Ces jours-ci, la presse taïwanaise s’étonnait: «Il est remarquable qu’en Suisse, un des pays les plus libres sur terre, l’influence du Parti communiste chinois puisse interférer de telle sorte avec la liberté d’expression.» Le dimanche 20 mai, sur la place des Nations, la police genevoise était intervenue pour interdire le port de t-shirts à l’effigie de Taïwan et les pancartes pro-Taïwan lors d’une manifestation publique organisée par l’Organisation mondiale de la santé (OMS).
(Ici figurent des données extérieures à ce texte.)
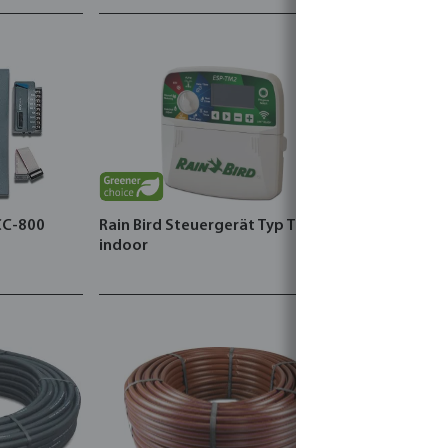
CC-800
Rain Bird Steuergerät Typ TM2
DAB Hauswa
indoor
Max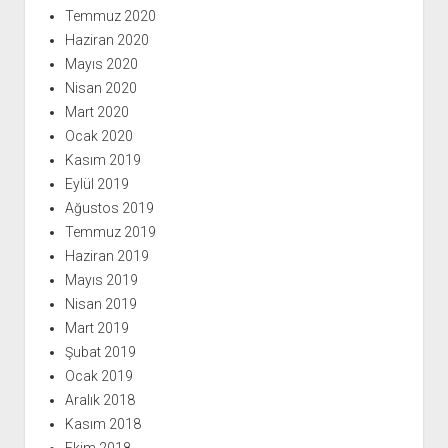
Temmuz 2020
Haziran 2020
Mayıs 2020
Nisan 2020
Mart 2020
Ocak 2020
Kasım 2019
Eylül 2019
Ağustos 2019
Temmuz 2019
Haziran 2019
Mayıs 2019
Nisan 2019
Mart 2019
Şubat 2019
Ocak 2019
Aralık 2018
Kasım 2018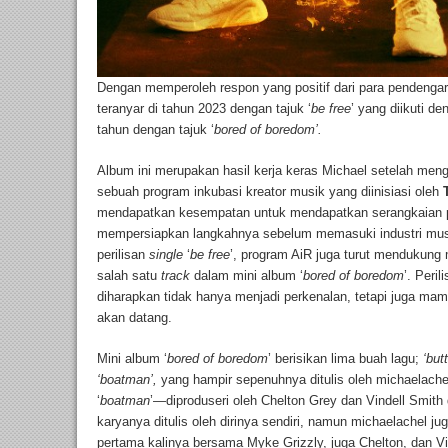
Dengan memperoleh respon yang positif dari para pendengar
teranyar di tahun 2023 dengan tajuk ‘
be free
’ yang diikuti d
tahun dengan tajuk ‘
bored of boredom’.
Album ini merupakan hasil kerja keras Michael setelah men
sebuah program inkubasi kreator musik yang diinisiasi oleh
mendapatkan kesempatan untuk mendapatkan serangkaian 
mempersiapkan langkahnya sebelum memasuki industri mus
perilisan
single
‘
be free
’, program AiR juga turut mendukung
salah satu
track
dalam mini album ‘
bored of boredom
’. Peri
diharapkan tidak hanya menjadi perkenalan, tetapi juga ma
akan datang.
Mini album ‘
bored of boredom
’ berisikan lima buah lagu;
‘but
‘boatman’,
yang hampir sepenuhnya ditulis oleh michaelache
‘
boatman
’—diproduseri oleh Chelton Grey dan Vindell Smith 
karyanya ditulis oleh dirinya sendiri, namun michaelachel jug
pertama kalinya bersama Myke Grizzly, juga Chelton, dan Vin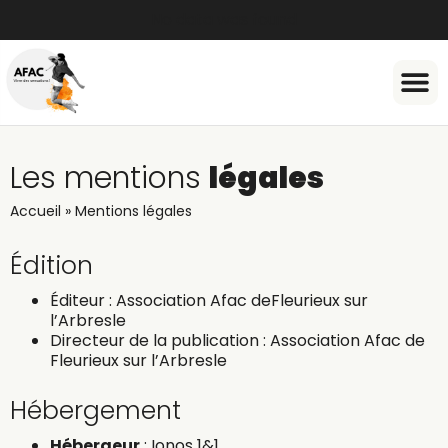
No data was found
Document
Les mentions
légales
Accueil
»
Mentions légales
Édition
Éditeur : Association Afac deFleurieux sur
l’Arbresle
Directeur de la publication : Association Afac de
Fleurieux sur l’Arbresle
Hébergement
Hébergeur
: Ionos 1&1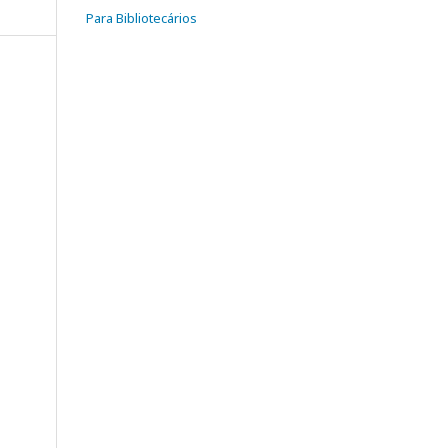
Para Bibliotecários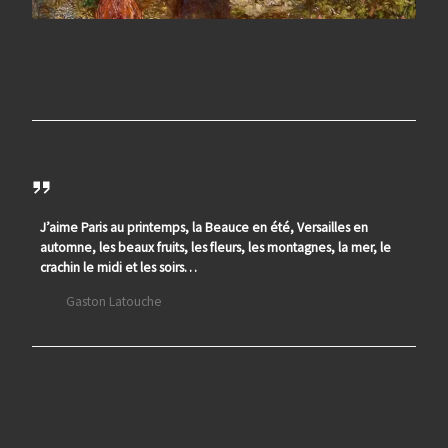
J’aime Paris au printemps, la Beauce en été, Versailles en
automne, les beaux fruits, les fleurs, les montagnes, la mer, le
crachin le midi et les soirs…
Gaston Latouche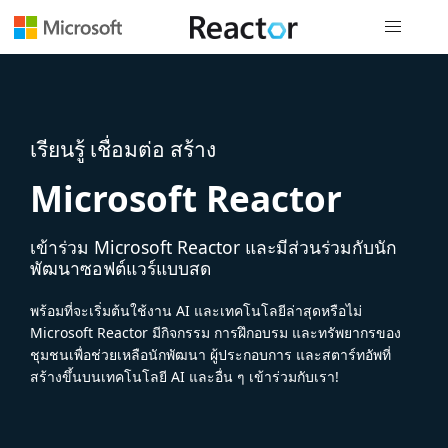
การนำทางส
เรียนรู้ เชื่อมต่อ สร้าง
Microsoft Reactor
เข้าร่วม Microsoft Reactor และมีส่วนร่วมกับนัก
พัฒนาซอฟต์แวร์แบบสด
พร้อมที่จะเริ่มต้นใช้งาน AI และเทคโนโลยีล่าสุดหรือไม่
Microsoft Reactor มีกิจกรรม การฝึกอบรม และทรัพยากรของ
ชุมชนเพื่อช่วยเหลือนักพัฒนา ผู้ประกอบการ และสตาร์ทอัพที่
สร้างขึ้นบนเทคโนโลยี AI และอื่น ๆ เข้าร่วมกับเรา!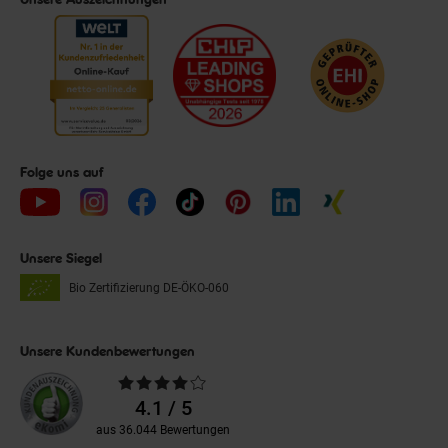
Folge uns auf
Unsere Siegel
Bio Zertifizierung
DE-ÖKO-060
Unsere Kundenbewertungen
Durchschnittliche
Bewertungen
4.1 / 5
aus 36.044 Bewertungen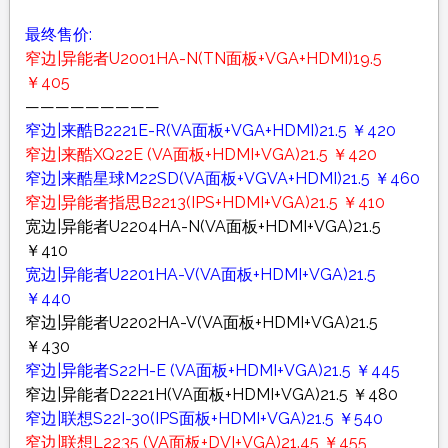
最终售价:
窄边|异能者U2001HA-N(TN面板+VGA+HDMI)19.5
￥405
—————————
窄边|来酷B2221E-R(VA面板+VGA+HDMI)21.5 ￥420
窄边|来酷XQ22E (VA面板+HDMI+VGA)21.5 ￥420
窄边|来酷星球M22SD(VA面板+VGVA+HDMI)21.5 ￥460
窄边|异能者指思B2213(IPS+HDMI+VGA)21.5 ￥410
宽边|异能者U2204HA-N(VA面板+HDMI+VGA)21.5
￥410
宽边|异能者U2201HA-V(VA面板+HDMI+VGA)21.5
￥440
窄边|异能者U2202HA-V(VA面板+HDMI+VGA)21.5
￥430
窄边|异能者S22H-E (VA面板+HDMI+VGA)21.5 ￥445
窄边|异能者D2221H(VA面板+HDMI+VGA)21.5 ￥480
窄边|联想S22I-30(IPS面板+HDMI+VGA)21.5 ￥540
窄边|联想L2235 (VA面板+DVI+VGA)21.45 ￥455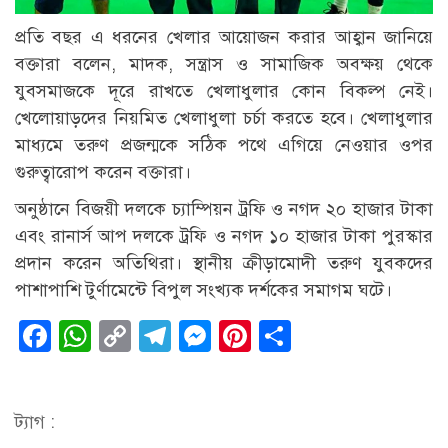
প্রতি বছর এ ধরনের খেলার আয়োজন করার আহ্বান জানিয়ে
বক্তারা বলেন, মাদক, সন্ত্রাস ও সামাজিক অবক্ষয় থেকে
যুবসমাজকে দূরে রাখতে খেলাধুলার কোন বিকল্প নেই।
খেলোয়াড়দের নিয়মিত খেলাধুলা চর্চা করতে হবে। খেলাধুলার
মাধ্যমে তরুণ প্রজন্মকে সঠিক পথে এগিয়ে নেওয়ার ওপর
গুরুত্বারোপ করেন বক্তারা।
অনুষ্ঠানে বিজয়ী দলকে চ্যাম্পিয়ন ট্রফি ও নগদ ২০ হাজার টাকা
এবং রানার্স আপ দলকে ট্রফি ও নগদ ১০ হাজার টাকা পুরস্কার
প্রদান করেন অতিথিরা। স্থানীয় ক্রীড়ামোদী তরুণ যুবকদের
পাশাপাশি টুর্ণামেন্টে বিপুল সংখ্যক দর্শকের সমাগম ঘটে।
Facebook
WhatsApp
Copy
Telegram
Messenger
Pinterest
Share
Link
ট্যাগ :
Pour la Fédération européenne des associations taïwanaises, pas de doute: la police a agi à la demande de la direction de l’OMS, sous l’influence de Pékin, sur sol helvétique.

Cette semaine, on apprenait que le Burkina Faso rompait ses relations diplomatiques avec Taïwan au profit de Pékin. C’est le quatrième pays à le faire en seize mois. Seuls 18 (micro) Etats entretiennent encore des liens officiels avec l’île. Tous, Vatican en tête, sont tentés d’abandonner les 23 millions de Taïwanais pour reconnaître le «principe d’une seule Chine» défendu par Pékin et selon lequel Taïwan serait une «province rebelle».

Guérilla pour isoler l’île

Depuis l’élection de Tsai Ing-wen, la présidente taïwanaise issue d’un parti indépendantiste, en 2016, la Chine populaire est engagée dans une forme de guérilla pour isoler l’île, jusqu’à effacer son nom et toute trace de son existence hormis la version dictée par Pékin. C’est ainsi que Taïwan (la République de Chine) n’est plus admis depuis deux ans, en tant qu’observateur, à l’assemblée annuelle de l’OMS. Les compagnies d’aviation, ou toute autre entreprise où que ce soit dans le monde, qui indiqueraient l’île de Taïwan – un Etat de facto indépendant – hors du champ de souveraineté chinois sont sommés par Pékin d’appliquer sa lecture. Toutes cèdent, accès au marché chinois oblige.

Il faut éliminer cette exception, c’est une question de légitimité

Faut-il voir dans ce durcissement de simples mises en garde du régime communiste contre une velléité d’affirmation identitaire de l’île, comme il l’a déjà fait par le passé? Attachés à leur mode de vie démocratique et au statu quo avec Pékin, la grande majorité des Taïwanais se raccrochent à cet espoir. Mais il se pourrait tout aussi bien que l’existence même de Taïwan soit devenue intolérable aux yeux de Xi Jinping. Cela pour trois raisons au moins.

Contrairement à ses deux prédécesseurs, le leader chinois veut marquer de son empreinte l’histoire de son pays. La modernisation de la Chine est l’œuvre collective d’un parti. Xi Jinping veut faire davantage, réaliser enfin la «tâche sacrée» du PCC: achever la réunification du territoire chinois, ce que n’avaient réussi à faire ni Mao Tsé-toung ni Deng Xiaoping, à savoir reconquérir Taïwan.

Rapport de force inversé

Cette mission devient d’autant plus urgente que l’existence même de Taïwan est désormais le principal obstacle à la crédibilité du discours de Xi Jinping et de son «rêve chinois». Le modèle autoritaire de Pékin, rejetant les valeurs universelles au nom du respect des civilisations, se fracasse sur une réalité incontournable: la démocratie n’est pas incompatible avec la culture chinoise, la preuve par Taïwan. Il faut donc éliminer cette exception, c’est une question de légitimité.

Si elle ne peut se faire par l’asphyxie économique et diplomatique, la réunification interviendra par une intervention armée. Le rapport des forces s’est totalement inversé depuis vingt ans avec une Chine en voie de devenir une grande puissance navale. Dans les années 1950, c’est le conflit coréen qui avait détourné Mao Tsé-toung d’une attaque contre l’île. Si la réconciliation coréenne devait se confirmer ces prochains mois, une page se tournerait. Pékin, 70 ans plus tard, pourrait se concentrer sur son objectif. Et qui osera encore s’opposer à la Chine?